### What is expected
Transcribe all of the data exactly, leaving nothing out.

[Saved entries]
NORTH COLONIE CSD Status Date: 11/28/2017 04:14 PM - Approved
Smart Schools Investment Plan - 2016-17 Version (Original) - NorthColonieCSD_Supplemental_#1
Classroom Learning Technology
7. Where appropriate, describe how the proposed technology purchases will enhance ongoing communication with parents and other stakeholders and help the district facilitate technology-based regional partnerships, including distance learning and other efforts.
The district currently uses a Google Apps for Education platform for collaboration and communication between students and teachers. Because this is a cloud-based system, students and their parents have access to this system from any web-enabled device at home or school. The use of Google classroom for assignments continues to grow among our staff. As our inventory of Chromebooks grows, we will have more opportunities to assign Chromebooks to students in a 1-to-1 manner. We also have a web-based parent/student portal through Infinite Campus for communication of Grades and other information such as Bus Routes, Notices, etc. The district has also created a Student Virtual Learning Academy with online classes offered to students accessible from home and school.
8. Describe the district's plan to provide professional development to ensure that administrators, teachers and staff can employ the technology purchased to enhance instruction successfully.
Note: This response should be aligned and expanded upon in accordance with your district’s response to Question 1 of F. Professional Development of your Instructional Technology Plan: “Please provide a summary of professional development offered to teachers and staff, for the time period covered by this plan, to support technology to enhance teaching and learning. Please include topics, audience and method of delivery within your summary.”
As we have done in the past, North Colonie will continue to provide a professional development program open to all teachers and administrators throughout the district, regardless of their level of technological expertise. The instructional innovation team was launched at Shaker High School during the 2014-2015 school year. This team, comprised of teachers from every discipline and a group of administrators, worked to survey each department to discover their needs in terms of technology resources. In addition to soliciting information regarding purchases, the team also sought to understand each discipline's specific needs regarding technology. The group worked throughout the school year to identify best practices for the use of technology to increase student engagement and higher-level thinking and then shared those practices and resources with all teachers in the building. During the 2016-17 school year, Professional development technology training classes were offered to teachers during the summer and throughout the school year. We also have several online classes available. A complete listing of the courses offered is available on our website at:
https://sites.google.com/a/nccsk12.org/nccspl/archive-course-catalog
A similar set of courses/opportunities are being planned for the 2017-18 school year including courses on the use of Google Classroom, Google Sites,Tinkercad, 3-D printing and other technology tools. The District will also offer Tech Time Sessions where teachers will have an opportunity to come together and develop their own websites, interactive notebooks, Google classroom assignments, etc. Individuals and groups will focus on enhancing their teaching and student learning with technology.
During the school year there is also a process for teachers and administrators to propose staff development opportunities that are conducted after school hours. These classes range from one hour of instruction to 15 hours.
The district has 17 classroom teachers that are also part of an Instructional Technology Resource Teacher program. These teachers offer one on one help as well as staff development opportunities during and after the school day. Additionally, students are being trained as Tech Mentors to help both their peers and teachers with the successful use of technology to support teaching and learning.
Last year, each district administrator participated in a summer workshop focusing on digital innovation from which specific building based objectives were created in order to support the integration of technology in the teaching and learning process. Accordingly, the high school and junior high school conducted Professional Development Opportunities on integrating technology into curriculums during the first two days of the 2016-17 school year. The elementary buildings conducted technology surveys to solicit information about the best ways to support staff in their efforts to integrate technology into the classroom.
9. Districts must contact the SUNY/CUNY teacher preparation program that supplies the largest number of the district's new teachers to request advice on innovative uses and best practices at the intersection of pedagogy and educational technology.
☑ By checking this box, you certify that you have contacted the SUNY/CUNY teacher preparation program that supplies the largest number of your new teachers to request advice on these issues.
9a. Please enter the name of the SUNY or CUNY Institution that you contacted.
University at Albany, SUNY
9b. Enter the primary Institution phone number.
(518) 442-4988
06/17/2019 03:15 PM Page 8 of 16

### Answer box
NORTH COLONIE CSD Status Date: 11/28/2017 04:14 PM - Approved
Smart Schools Investment Plan - 2016-17 Version (Original) - NorthColonieCSD_Supplemental_#1
Classroom Learning Technology
7. Where appropriate, describe how the proposed technology purchases will enhance ongoing communication with parents and other stakeholders and help the district facilitate technology-based regional partnerships, including distance learning and other efforts.
The district currently uses a Google Apps for Education platform for collaboration and communication between students and teachers. Because this is a cloud-based system, students and their parents have access to this system from any web-enabled device at home or school. The use of Google classroom for assignments continues to grow among our staff. As our inventory of Chromebooks grows, we will have more opportunities to assign Chromebooks to students in a 1-to-1 manner. We also have a web-based parent/student portal through Infinite Campus for communication of Grades and other information such as Bus Routes, Notices, etc. The district has also created a Student Virtual Learning Academy with online classes offered to students accessible from home and school.
8. Describe the district's plan to provide professional development to ensure that administrators, teachers and staff can employ the technology purchased to enhance instruction successfully.
Note: This response should be aligned and expanded upon in accordance with your district’s response to Question 1 of F. Professional Development of your Instructional Technology Plan: “Please provide a summary of professional development offered to teachers and staff, for the time period covered by this plan, to support technology to enhance teaching and learning. Please include topics, audience and method of delivery within your summary.”
As we have done in the past, North Colonie will continue to provide a professional development program open to all teachers and administrators throughout the district, regardless of their level of technological expertise. The instructional innovation team was launched at Shaker High School during the 2014-2015 school year. This team, comprised of teachers from every discipline and a group of administrators, worked to survey each department to discover their needs in terms of technology resources. In addition to soliciting information regarding purchases, the team also sought to understand each discipline's specific needs regarding technology. The group worked throughout the school year to identify best practices for the use of technology to increase student engagement and higher-level thinking and then shared those practices and resources with all teachers in the building. During the 2016-17 school year, Professional development technology training classes were offered to teachers during the summer and throughout the school year. We also have several online classes available. A complete listing of the courses offered is available on our website at:
https://sites.google.com/a/nccsk12.org/nccspl/archive-course-catalog
A similar set of courses/opportunities are being planned for the 2017-18 school year including courses on the use of Google Classroom, Google Sites,Tinkercad, 3-D printing and other technology tools. The District will also offer Tech Time Sessions where teachers will have an opportunity to come together and develop their own websites, interactive notebooks, Google classroom assignments, etc. Individuals and groups will focus on enhancing their teaching and student learning with technology.
During the school year there is also a process for teachers and administrators to propose staff development opportunities that are conducted after school hours. These classes range from one hour of instruction to 15 hours.
The district has 17 classroom teachers that are also part of an Instructional Technology Resource Teacher program. These teachers offer one on one help as well as staff development opportunities during and after the school day. Additionally, students are being trained as Tech Mentors to help both their peers and teachers with the successful use of technology to support teaching and learning.
Last year, each district administrator participated in a summer workshop focusing on digital innovation from which specific building based objectives were created in order to support the integration of technology in the teaching and learning process. Accordingly, the high school and junior high school conducted Professional Development Opportunities on integrating technology into curriculums during the first two days of the 2016-17 school year. The elementary buildings conducted technology surveys to solicit information about the best ways to support staff in their efforts to integrate technology into the classroom.
9. Districts must contact the SUNY/CUNY teacher preparation program that supplies the largest number of the district's new teachers to request advice on innovative uses and best practices at the intersection of pedagogy and educational technology.
☑ By checking this box, you certify that you have contacted the SUNY/CUNY teacher preparation program that supplies the largest number of your new teachers to request advice on these issues.
9a. Please enter the name of the SUNY or CUNY Institution that you contacted.
University at Albany, SUNY
9b. Enter the primary Institution phone number.
(518) 442-4988
06/17/2019 03:15 PM Page 8 of 16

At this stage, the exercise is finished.